--- Records Enclosed Below ---

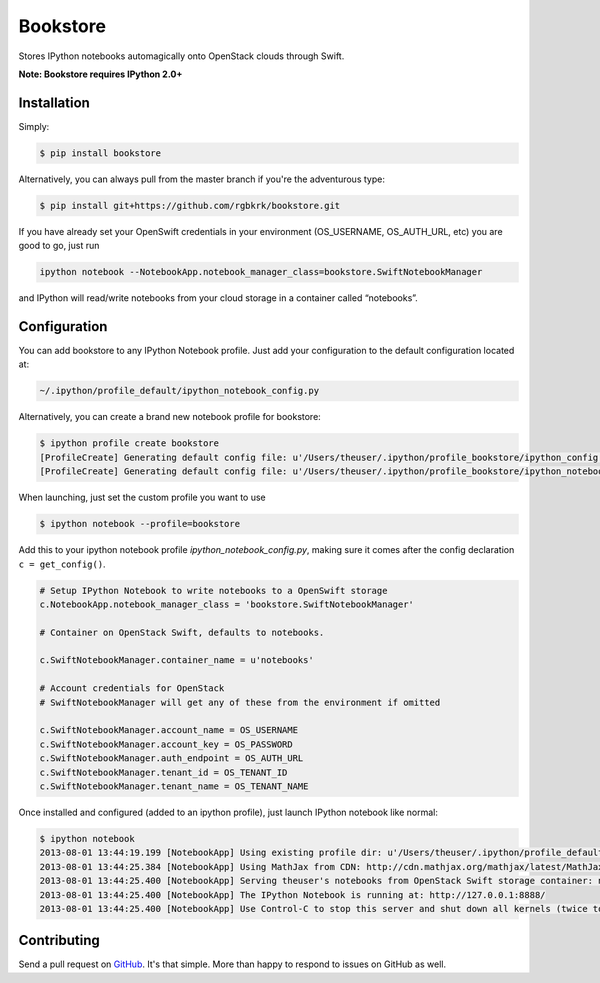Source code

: Bookstore
=========

.. image:: https://badge.fury.io/py/bookstore.png
   :target: http://badge.fury.io/py/bookstore

.. image:: https://travis-ci.org/rgbkrk/bookstore.png?branch=master
   :target: https://travis-ci.org/rgbkrk/bookstore

Stores IPython notebooks automagically onto OpenStack clouds through Swift.

**Note: Bookstore requires IPython 2.0+**

.. image:: https://pbs.twimg.com/media/BVD3olXCMAA2rzb.png
   :alt: Multiple checkpoints


Installation
------------

Simply:

.. code-block:: bash

    $ pip install bookstore

Alternatively, you can always pull from the master branch if you're the adventurous type:

.. code-block:: bash

    $ pip install git+https://github.com/rgbkrk/bookstore.git

If you have already set your OpenSwift credentials in your environment (OS_USERNAME, OS_AUTH_URL, etc) you are good to go, just run

.. code-block:: bash

    ipython notebook --NotebookApp.notebook_manager_class=bookstore.SwiftNotebookManager

and IPython will read/write notebooks from your cloud storage in a container called “notebooks”.


Configuration
-------------

You can add bookstore to any IPython Notebook profile. Just add your configuration to the default configuration located at:

.. code-block:: bash

    ~/.ipython/profile_default/ipython_notebook_config.py

Alternatively, you can create a brand new notebook profile for bookstore:

.. code-block:: bash

    $ ipython profile create bookstore
    [ProfileCreate] Generating default config file: u'/Users/theuser/.ipython/profile_bookstore/ipython_config.py'
    [ProfileCreate] Generating default config file: u'/Users/theuser/.ipython/profile_bookstore/ipython_notebook_config.py'

When launching, just set the custom profile you want to use

.. code-block:: bash

    $ ipython notebook --profile=bookstore

Add this to your ipython notebook profile *ipython_notebook_config.py*, making sure it comes after the config declaration ``c = get_config()``.

.. code-block:: python

    # Setup IPython Notebook to write notebooks to a OpenSwift storage
    c.NotebookApp.notebook_manager_class = 'bookstore.SwiftNotebookManager'

    # Container on OpenStack Swift, defaults to notebooks.
    
    c.SwiftNotebookManager.container_name = u'notebooks'

    # Account credentials for OpenStack
    # SwiftNotebookManager will get any of these from the environment if omitted

    c.SwiftNotebookManager.account_name = OS_USERNAME
    c.SwiftNotebookManager.account_key = OS_PASSWORD
    c.SwiftNotebookManager.auth_endpoint = OS_AUTH_URL
    c.SwiftNotebookManager.tenant_id = OS_TENANT_ID
    c.SwiftNotebookManager.tenant_name = OS_TENANT_NAME

Once installed and configured (added to an ipython profile), just launch IPython notebook like normal:

.. code-block:: bash

    $ ipython notebook
    2013-08-01 13:44:19.199 [NotebookApp] Using existing profile dir: u'/Users/theuser/.ipython/profile_default'
    2013-08-01 13:44:25.384 [NotebookApp] Using MathJax from CDN: http://cdn.mathjax.org/mathjax/latest/MathJax.js
    2013-08-01 13:44:25.400 [NotebookApp] Serving theuser's notebooks from OpenStack Swift storage container: notebooks
    2013-08-01 13:44:25.400 [NotebookApp] The IPython Notebook is running at: http://127.0.0.1:8888/
    2013-08-01 13:44:25.400 [NotebookApp] Use Control-C to stop this server and shut down all kernels (twice to skip confirmation).


Contributing
------------

Send a pull request on `GitHub <http://www.github.com/rgbkrk/bookstore>`_. It's
that simple. More than happy to respond to issues on GitHub as well.

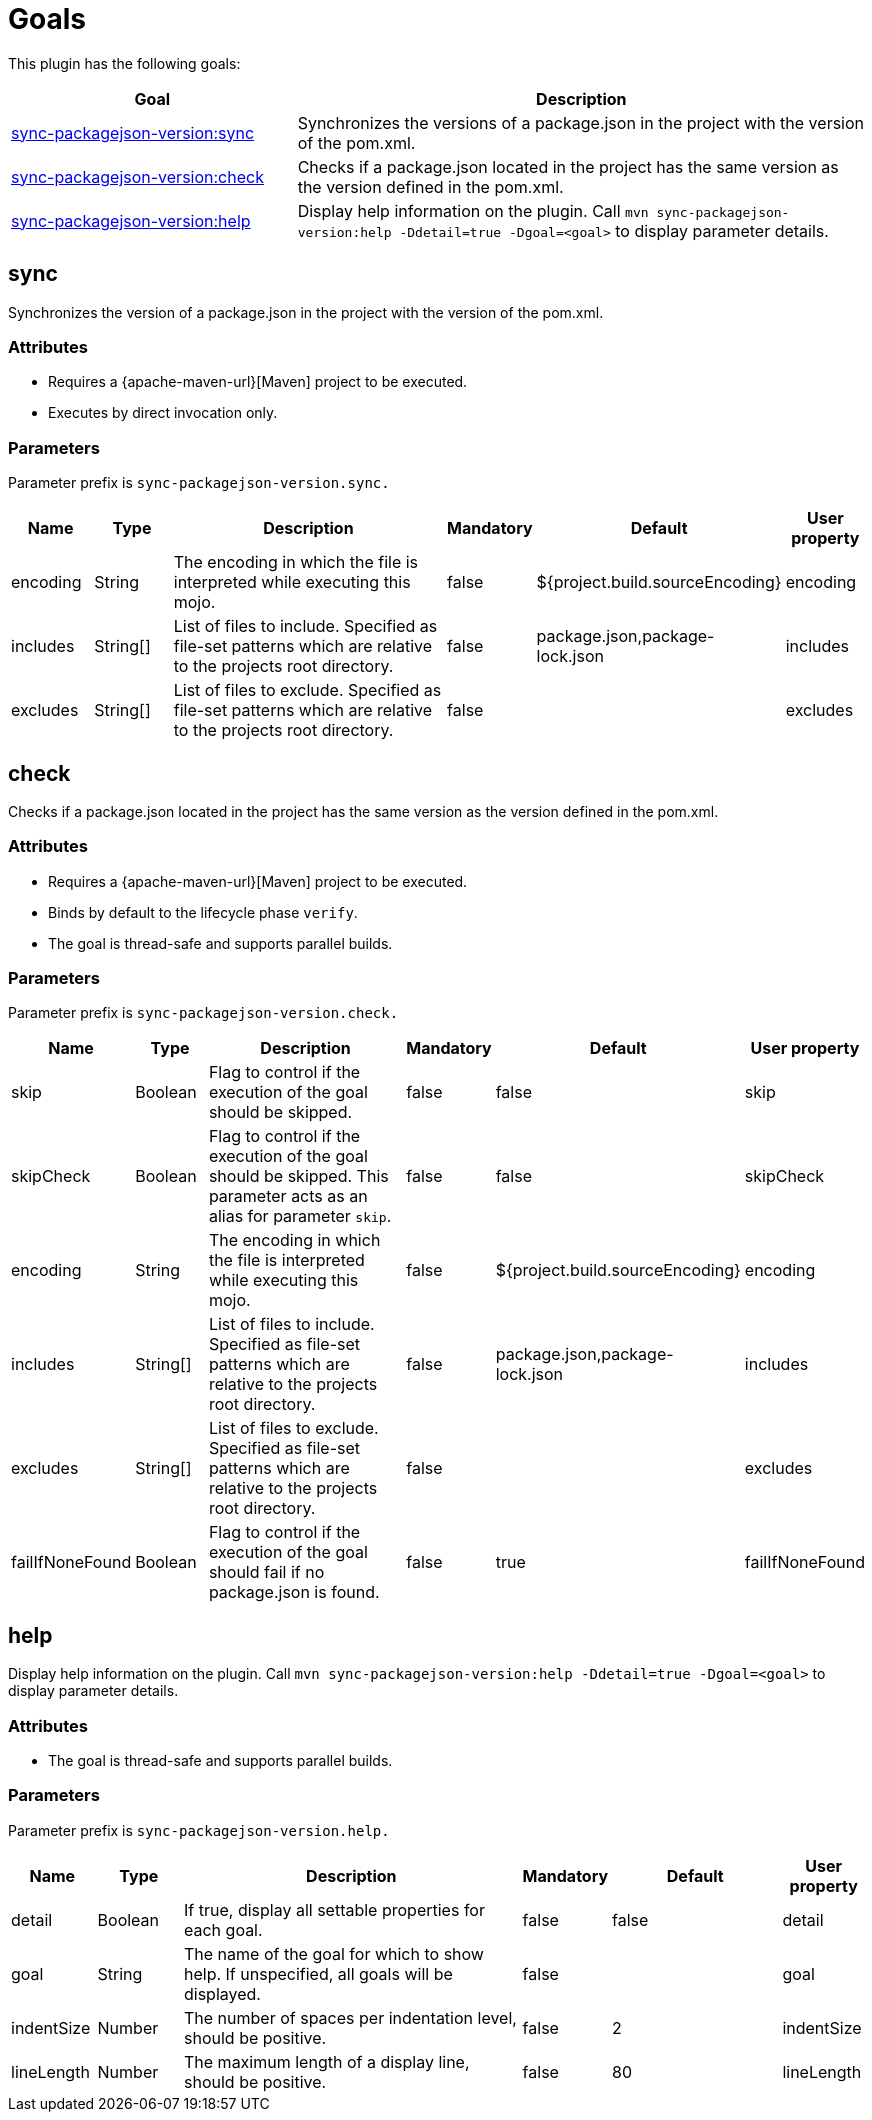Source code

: [[goals]]
= Goals

This plugin has the following goals:

[frame=none,stripes=even,cols="1,2"]
|===
|Goal |Description

|<<goals:sync,sync-packagejson-version:sync>>
|Synchronizes the versions of a package.json in the project with the version of the pom.xml.

|<<goals:check,sync-packagejson-version:check>>
|Checks if a package.json located in the project has the same version as the version defined in the pom.xml.

|<<goals:help,sync-packagejson-version:help>>
|Display help information on the plugin. Call `mvn sync-packagejson-version:help -Ddetail=true -Dgoal=<goal>` to display parameter details.
|===

[[goals:sync]]
== sync

Synchronizes the version of a package.json in the project with the version of the pom.xml.

[[goals:sync:attributes]]
=== Attributes

*   Requires a {apache-maven-url}[Maven] project to be executed.
*   Executes by direct invocation only.

[[goals:sync:parameters]]
=== Parameters

Parameter prefix is `sync-packagejson-version.sync.`

[frame=none,stripes=even,cols="1,1,4,1,2,1"]
|===
|Name |Type |Description |Mandatory |Default |User property

|encoding
|String
|The encoding in which the file is interpreted while executing this mojo.
|false
|${project.build.sourceEncoding}
|encoding

|includes
|String[]
|List of files to include. Specified as file-set patterns which are relative to the projects root directory.
|false
|package.json,package-lock.json
|includes

|excludes
|String[]
|List of files to exclude. Specified as file-set patterns which are relative to the projects root directory.
|false
|
|excludes
|===

[[goals:check]]
== check

Checks if a package.json located in the project has the same version as the version defined in the pom.xml.

[[goals:check:attributes]]
=== Attributes

*   Requires a {apache-maven-url}[Maven] project to be executed.
*   Binds by default to the lifecycle phase `verify`.
*   The goal is thread-safe and supports parallel builds.

[[goals:check:parameters]]
=== Parameters

Parameter prefix is `sync-packagejson-version.check.`

[frame=none,stripes=even,cols="1,1,4,1,2,1"]
|===
|Name |Type |Description |Mandatory |Default |User property

|skip
|Boolean
|Flag to control if the execution of the goal should be skipped.
|false
|false
|skip

|skipCheck
|Boolean
|Flag to control if the execution of the goal should be skipped. This parameter acts as an alias for parameter `skip`.
|false
|false
|skipCheck

|encoding
|String
|The encoding in which the file is interpreted while executing this mojo.
|false
|${project.build.sourceEncoding}
|encoding

|includes
|String[]
|List of files to include. Specified as file-set patterns which are relative to the projects root directory.
|false
|package.json,package-lock.json
|includes

|excludes
|String[]
|List of files to exclude. Specified as file-set patterns which are relative to the projects root directory.
|false
|
|excludes

|failIfNoneFound
|Boolean
|Flag to control if the execution of the goal should fail if no package.json is found.
|false
|true
|failIfNoneFound
|===

[[goals:help]]
== help

Display help information on the plugin. Call `mvn sync-packagejson-version:help -Ddetail=true -Dgoal=<goal>` to display parameter details.

[[goals:help:attributes]]
=== Attributes

*   The goal is thread-safe and supports parallel builds.

[[goals:help:parameters]]
=== Parameters

Parameter prefix is `sync-packagejson-version.help.`

[frame=none,stripes=even,cols="1,1,4,1,2,1"]
|===
|Name |Type |Description |Mandatory |Default |User property

|detail
|Boolean
|If true, display all settable properties for each goal.
|false
|false
|detail

|goal
|String
|The name of the goal for which to show help. If unspecified, all goals will be displayed.
|false
|
|goal

|indentSize
|Number
|The number of spaces per indentation level, should be positive.
|false
|2
|indentSize

|lineLength
|Number
|The maximum length of a display line, should be positive.
|false
|80
|lineLength
|===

--- End of Enclosed Records ---

■ **Exercise requirements**
Excluding the pictures, transcribe each entry above word for word.

■ **Answer to the exercise**
Source code

: Bookstore
=========

.. image:: https://badge.fury.io/py/bookstore.png
   :target: http://badge.fury.io/py/bookstore

.. image:: https://travis-ci.org/rgbkrk/bookstore.png?branch=master
   :target: https://travis-ci.org/rgbkrk/bookstore

Stores IPython notebooks automagically onto OpenStack clouds through Swift.

**Note: Bookstore requires IPython 2.0+**

.. image:: https://pbs.twimg.com/media/BVD3olXCMAA2rzb.png
   :alt: Multiple checkpoints


Installation
------------

Simply:

.. code-block:: bash

    $ pip install bookstore

Alternatively, you can always pull from the master branch if you're the adventurous type:

.. code-block:: bash

    $ pip install git+https://github.com/rgbkrk/bookstore.git

If you have already set your OpenSwift credentials in your environment (OS_USERNAME, OS_AUTH_URL, etc) you are good to go, just run

.. code-block:: bash

    ipython notebook --NotebookApp.notebook_manager_class=bookstore.SwiftNotebookManager

and IPython will read/write notebooks from your cloud storage in a container called “notebooks”.


Configuration
-------------

You can add bookstore to any IPython Notebook profile. Just add your configuration to the default configuration located at:

.. code-block:: bash

    ~/.ipython/profile_default/ipython_notebook_config.py

Alternatively, you can create a brand new notebook profile for bookstore:

.. code-block:: bash

    $ ipython profile create bookstore
    [ProfileCreate] Generating default config file: u'/Users/theuser/.ipython/profile_bookstore/ipython_config.py'
    [ProfileCreate] Generating default config file: u'/Users/theuser/.ipython/profile_bookstore/ipython_notebook_config.py'

When launching, just set the custom profile you want to use

.. code-block:: bash

    $ ipython notebook --profile=bookstore

Add this to your ipython notebook profile *ipython_notebook_config.py*, making sure it comes after the config declaration ``c = get_config()``.

.. code-block:: python

    # Setup IPython Notebook to write notebooks to a OpenSwift storage
    c.NotebookApp.notebook_manager_class = 'bookstore.SwiftNotebookManager'

    # Container on OpenStack Swift, defaults to notebooks.
    
    c.SwiftNotebookManager.container_name = u'notebooks'

    # Account credentials for OpenStack
    # SwiftNotebookManager will get any of these from the environment if omitted

    c.SwiftNotebookManager.account_name = OS_USERNAME
    c.SwiftNotebookManager.account_key = OS_PASSWORD
    c.SwiftNotebookManager.auth_endpoint = OS_AUTH_URL
    c.SwiftNotebookManager.tenant_id = OS_TENANT_ID
    c.SwiftNotebookManager.tenant_name = OS_TENANT_NAME

Once installed and configured (added to an ipython profile), just launch IPython notebook like normal:

.. code-block:: bash

    $ ipython notebook
    2013-08-01 13:44:19.199 [NotebookApp] Using existing profile dir: u'/Users/theuser/.ipython/profile_default'
    2013-08-01 13:44:25.384 [NotebookApp] Using MathJax from CDN: http://cdn.mathjax.org/mathjax/latest/MathJax.js
    2013-08-01 13:44:25.400 [NotebookApp] Serving theuser's notebooks from OpenStack Swift storage container: notebooks
    2013-08-01 13:44:25.400 [NotebookApp] The IPython Notebook is running at: http://127.0.0.1:8888/
    2013-08-01 13:44:25.400 [NotebookApp] Use Control-C to stop this server and shut down all kernels (twice to skip confirmation).


Contributing
------------

Send a pull request on `GitHub <http://www.github.com/rgbkrk/bookstore>`_. It's
that simple. More than happy to respond to issues on GitHub as well.

Source code

: [[goals]]
= Goals

This plugin has the following goals:

[frame=none,stripes=even,cols="1,2"]
|===
|Goal |Description

|<<goals:sync,sync-packagejson-version:sync>>
|Synchronizes the versions of a package.json in the project with the version of the pom.xml.

|<<goals:check,sync-packagejson-version:check>>
|Checks if a package.json located in the project has the same version as the version defined in the pom.xml.

|<<goals:help,sync-packagejson-version:help>>
|Display help information on the plugin. Call `mvn sync-packagejson-version:help -Ddetail=true -Dgoal=<goal>` to display parameter details.
|===

[[goals:sync]]
== sync

Synchronizes the version of a package.json in the project with the version of the pom.xml.

[[goals:sync:attributes]]
=== Attributes

*   Requires a {apache-maven-url}[Maven] project to be executed.
*   Executes by direct invocation only.

[[goals:sync:parameters]]
=== Parameters

Parameter prefix is `sync-packagejson-version.sync.`

[frame=none,stripes=even,cols="1,1,4,1,2,1"]
|===
|Name |Type |Description |Mandatory |Default |User property

|encoding
|String
|The encoding in which the file is interpreted while executing this mojo.
|false
|${project.build.sourceEncoding}
|encoding

|includes
|String[]
|List of files to include. Specified as file-set patterns which are relative to the projects root directory.
|false
|package.json,package-lock.json
|includes

|excludes
|String[]
|List of files to exclude. Specified as file-set patterns which are relative to the projects root directory.
|false
|
|excludes
|===

[[goals:check]]
== check

Checks if a package.json located in the project has the same version as the version defined in the pom.xml.

[[goals:check:attributes]]
=== Attributes

*   Requires a {apache-maven-url}[Maven] project to be executed.
*   Binds by default to the lifecycle phase `verify`.
*   The goal is thread-safe and supports parallel builds.

[[goals:check:parameters]]
=== Parameters

Parameter prefix is `sync-packagejson-version.check.`

[frame=none,stripes=even,cols="1,1,4,1,2,1"]
|===
|Name |Type |Description |Mandatory |Default |User property

|skip
|Boolean
|Flag to control if the execution of the goal should be skipped.
|false
|false
|skip

|skipCheck
|Boolean
|Flag to control if the execution of the goal should be skipped. This parameter acts as an alias for parameter `skip`.
|false
|false
|skipCheck

|encoding
|String
|The encoding in which the file is interpreted while executing this mojo.
|false
|${project.build.sourceEncoding}
|encoding

|includes
|String[]
|List of files to include. Specified as file-set patterns which are relative to the projects root directory.
|false
|package.json,package-lock.json
|includes

|excludes
|String[]
|List of files to exclude. Specified as file-set patterns which are relative to the projects root directory.
|false
|
|excludes

|failIfNoneFound
|Boolean
|Flag to control if the execution of the goal should fail if no package.json is found.
|false
|true
|failIfNoneFound
|===

[[goals:help]]
== help

Display help information on the plugin. Call `mvn sync-packagejson-version:help -Ddetail=true -Dgoal=<goal>` to display parameter details.

[[goals:help:attributes]]
=== Attributes

*   The goal is thread-safe and supports parallel builds.

[[goals:help:parameters]]
=== Parameters

Parameter prefix is `sync-packagejson-version.help.`

[frame=none,stripes=even,cols="1,1,4,1,2,1"]
|===
|Name |Type |Description |Mandatory |Default |User property

|detail
|Boolean
|If true, display all settable properties for each goal.
|false
|false
|detail

|goal
|String
|The name of the goal for which to show help. If unspecified, all goals will be displayed.
|false
|
|goal

|indentSize
|Number
|The number of spaces per indentation level, should be positive.
|false
|2
|indentSize

|lineLength
|Number
|The maximum length of a display line, should be positive.
|false
|80
|lineLength
|===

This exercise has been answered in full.